Omdat de raadgevers het voorstel van de koningin erg aantrekkelijk vonden, ging een van hen de volgende dag erop uit om de jonge mannen te ontmoeten en bracht veel tijd met hen door en redeneerde met hen om ze te laten begrijpen dat ze het land van de beproeving van de Hand niet hadden kunnen bevrijden ware het niet vanwege hun grote intelligentie en behoedzaamheid. De Koningin wilde heel graag weten wie ze waren en wiens zonen ze waren en ze werden vriendelijk verzocht dit aan haar te openbaren.

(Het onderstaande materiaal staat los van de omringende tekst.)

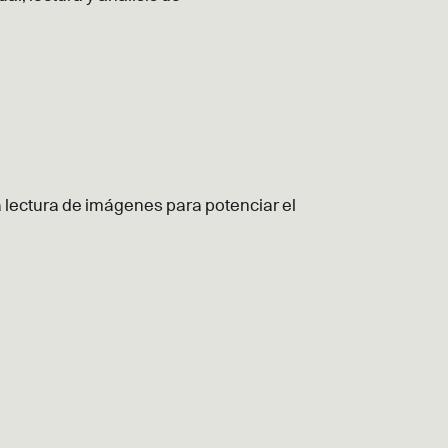
a lectura de imágenes para potenciar el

Maar de jonge mannen, die hun situatie tot nu toe aan niemand hadden willen onthullen, antwoordden dat ze drie jonge zonen waren van arme en gewone ouders die toevallig bij het hof van Beramo waren aangekomen. Aan deze woorden die noch de Koningin, noch iemand anders kon geloven vanwege hun nobele houding en hun grote behoedzaamheid en wijsheid, voegde de raadgever toe door te zeggen: "Omdat ik echt weet dat het niet erg geloofwaardig is dat u de zonen van arme en gewone ouders bent - en uiteindelijk is het meer om die reden dat ik en anderen u zullen lastigvallen - zult u blij zijn te zweren dat wat u me hebt verteld waar is. Daarom, als ik vermeld dat u uw status onder ede hebt bevestigd, weet ik dat uw woorden volledig zullen worden geloofd.”
Toen ze zich realiseerden dat ze de eed moesten afleggen, bespraken ze met elkaar dat ze de waarheid moesten onthullen. Ze benaderden de raadsman en vertelden hem onder ede dat ze de zonen waren van Jafer, Koning van Serendip, en wat er tot dusver met hen was gebeurd.